[Extracted records]
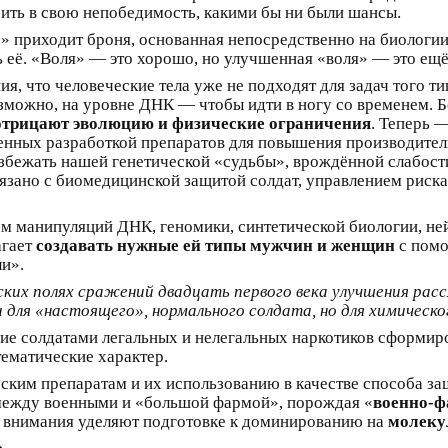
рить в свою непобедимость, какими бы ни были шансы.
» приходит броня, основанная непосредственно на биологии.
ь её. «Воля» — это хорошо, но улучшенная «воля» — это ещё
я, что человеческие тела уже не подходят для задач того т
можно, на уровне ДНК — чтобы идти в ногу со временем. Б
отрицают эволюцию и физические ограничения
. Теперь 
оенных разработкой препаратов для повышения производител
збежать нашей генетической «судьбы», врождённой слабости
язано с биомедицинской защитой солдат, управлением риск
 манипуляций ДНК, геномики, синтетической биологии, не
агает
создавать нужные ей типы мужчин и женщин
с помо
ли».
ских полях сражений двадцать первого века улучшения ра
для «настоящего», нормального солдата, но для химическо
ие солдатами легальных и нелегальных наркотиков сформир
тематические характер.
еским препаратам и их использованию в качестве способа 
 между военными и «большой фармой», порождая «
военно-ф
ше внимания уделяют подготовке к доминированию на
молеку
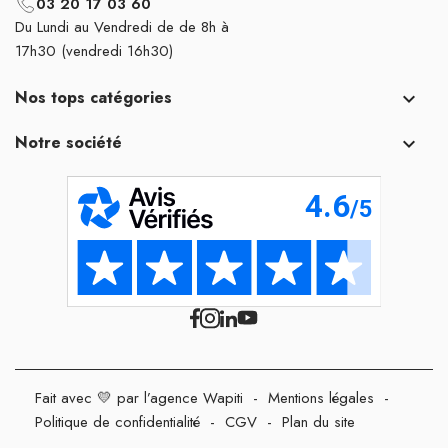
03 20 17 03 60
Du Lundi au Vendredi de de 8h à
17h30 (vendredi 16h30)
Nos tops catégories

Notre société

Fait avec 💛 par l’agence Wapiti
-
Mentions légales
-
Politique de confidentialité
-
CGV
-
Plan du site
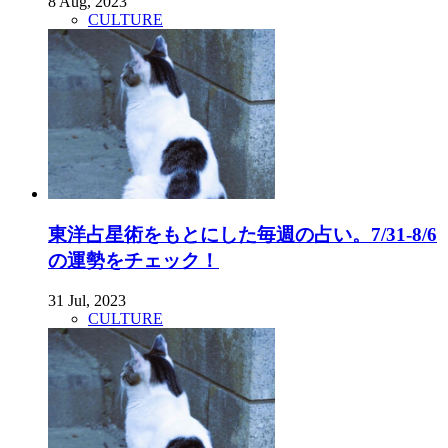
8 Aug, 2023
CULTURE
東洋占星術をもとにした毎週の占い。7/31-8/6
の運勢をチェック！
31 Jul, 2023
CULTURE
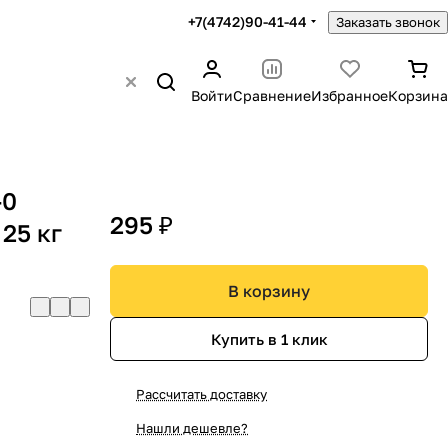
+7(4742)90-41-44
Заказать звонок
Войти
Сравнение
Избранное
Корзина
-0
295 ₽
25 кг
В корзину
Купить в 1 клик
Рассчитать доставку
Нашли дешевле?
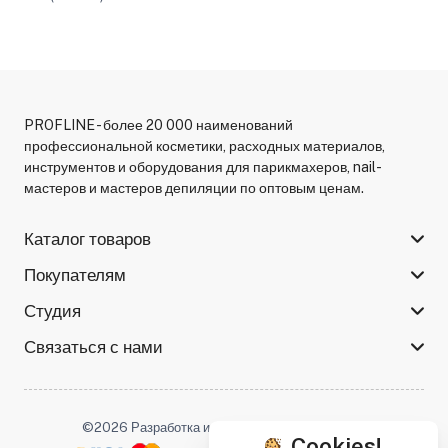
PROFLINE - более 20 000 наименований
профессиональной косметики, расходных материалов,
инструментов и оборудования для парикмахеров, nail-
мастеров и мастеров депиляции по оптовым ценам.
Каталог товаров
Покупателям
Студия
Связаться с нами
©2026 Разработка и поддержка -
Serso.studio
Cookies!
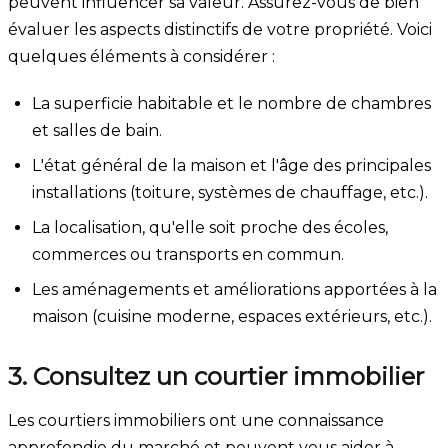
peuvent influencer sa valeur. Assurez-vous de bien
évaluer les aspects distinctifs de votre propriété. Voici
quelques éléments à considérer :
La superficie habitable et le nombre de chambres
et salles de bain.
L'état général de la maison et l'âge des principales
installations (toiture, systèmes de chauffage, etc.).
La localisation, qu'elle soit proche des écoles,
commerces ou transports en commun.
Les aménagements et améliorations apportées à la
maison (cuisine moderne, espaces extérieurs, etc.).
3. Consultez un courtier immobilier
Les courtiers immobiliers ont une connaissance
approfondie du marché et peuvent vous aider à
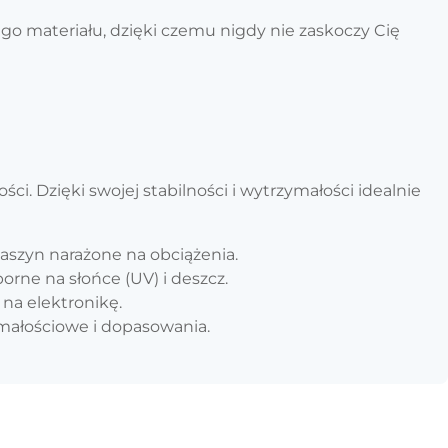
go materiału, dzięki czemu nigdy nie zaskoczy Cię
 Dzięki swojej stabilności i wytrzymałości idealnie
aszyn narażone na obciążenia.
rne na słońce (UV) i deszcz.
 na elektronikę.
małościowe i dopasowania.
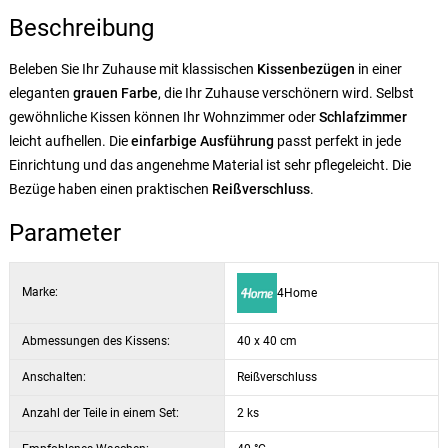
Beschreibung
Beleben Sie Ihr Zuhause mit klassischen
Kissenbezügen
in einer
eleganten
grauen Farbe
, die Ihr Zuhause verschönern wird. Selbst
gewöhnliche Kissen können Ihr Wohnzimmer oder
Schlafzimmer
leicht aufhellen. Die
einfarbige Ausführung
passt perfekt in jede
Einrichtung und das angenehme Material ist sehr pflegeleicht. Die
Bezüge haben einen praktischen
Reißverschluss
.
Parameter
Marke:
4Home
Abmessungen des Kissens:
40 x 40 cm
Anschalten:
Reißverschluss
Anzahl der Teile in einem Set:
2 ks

• What this task involves:
Print the records above word for word, omitting any picture they contain.

• Response:
рить в свою непобедимость, какими бы ни были шансы.
» приходит броня, основанная непосредственно на биологии.
ь её. «Воля» — это хорошо, но улучшенная «воля» — это ещё
я, что человеческие тела уже не подходят для задач того т
можно, на уровне ДНК — чтобы идти в ногу со временем. Б
отрицают эволюцию и физические ограничения
. Теперь 
оенных разработкой препаратов для повышения производител
збежать нашей генетической «судьбы», врождённой слабости
язано с биомедицинской защитой солдат, управлением риск
 манипуляций ДНК, геномики, синтетической биологии, не
агает
создавать нужные ей типы мужчин и женщин
с помо
ли».
ских полях сражений двадцать первого века улучшения ра
для «настоящего», нормального солдата, но для химическо
ие солдатами легальных и нелегальных наркотиков сформир
тематические характер.
еским препаратам и их использованию в качестве способа 
 между военными и «большой фармой», порождая «
военно-ф
ше внимания уделяют подготовке к доминированию на
молеку
03 20 17 03 60
Du Lundi au Vendredi de de 8h à
17h30 (vendredi 16h30)
Nos tops catégories

Notre société

Fait avec 💛 par l’agence Wapiti
-
Mentions légales
-
Politique de confidentialité
-
CGV
-
Plan du site
8 Aug, 2023
CULTURE
東洋占星術をもとにした毎週の占い。7/31-8/6
の運勢をチェック！
31 Jul, 2023
CULTURE
+7(4742)90-41-44
Заказать звонок
Войти
Сравнение
Избранное
Корзина
-0
295 ₽
25 кг
В корзину
Купить в 1 клик
Рассчитать доставку
Нашли дешевле?
PROFLINE - более 20 000 наименований
профессиональной косметики, расходных материалов,
инструментов и оборудования для парикмахеров, nail-
мастеров и мастеров депиляции по оптовым ценам.
Каталог товаров
Покупателям
Студия
Связаться с нами
©2026 Разработка и поддержка -
Serso.studio
Cookies!
peuvent influencer sa valeur. Assurez-vous de bien
évaluer les aspects distinctifs de votre propriété. Voici
quelques éléments à considérer :
La superficie habitable et le nombre de chambres
et salles de bain.
L'état général de la maison et l'âge des principales
installations (toiture, systèmes de chauffage, etc.).
La localisation, qu'elle soit proche des écoles,
commerces ou transports en commun.
Les aménagements et améliorations apportées à la
maison (cuisine moderne, espaces extérieurs, etc.).
3. Consultez un courtier immobilier
Les courtiers immobiliers ont une connaissance
approfondie du marché et peuvent vous aider à
go materiału, dzięki czemu nigdy nie zaskoczy Cię
 Dzięki swojej stabilności i wytrzymałości idealnie
aszyn narażone na obciążenia.
rne na słońce (UV) i deszcz.
 na elektronikę.
małościowe i dopasowania.
Beschreibung
Beleben Sie Ihr Zuhause mit klassischen
Kissenbezügen
in einer
eleganten
grauen Farbe
, die Ihr Zuhause verschönern wird. Selbst
gewöhnliche Kissen können Ihr Wohnzimmer oder
Schlafzimmer
leicht aufhellen. Die
einfarbige Ausführung
passt perfekt in jede
Einrichtung und das angenehme Material ist sehr pflegeleicht. Die
Bezüge haben einen praktischen
Reißverschluss
.
Parameter
Marke:
4Home
Abmessungen des Kissens:
40 x 40 cm
Anschalten:
Reißverschluss
Anzahl der Teile in einem Set:
2 ks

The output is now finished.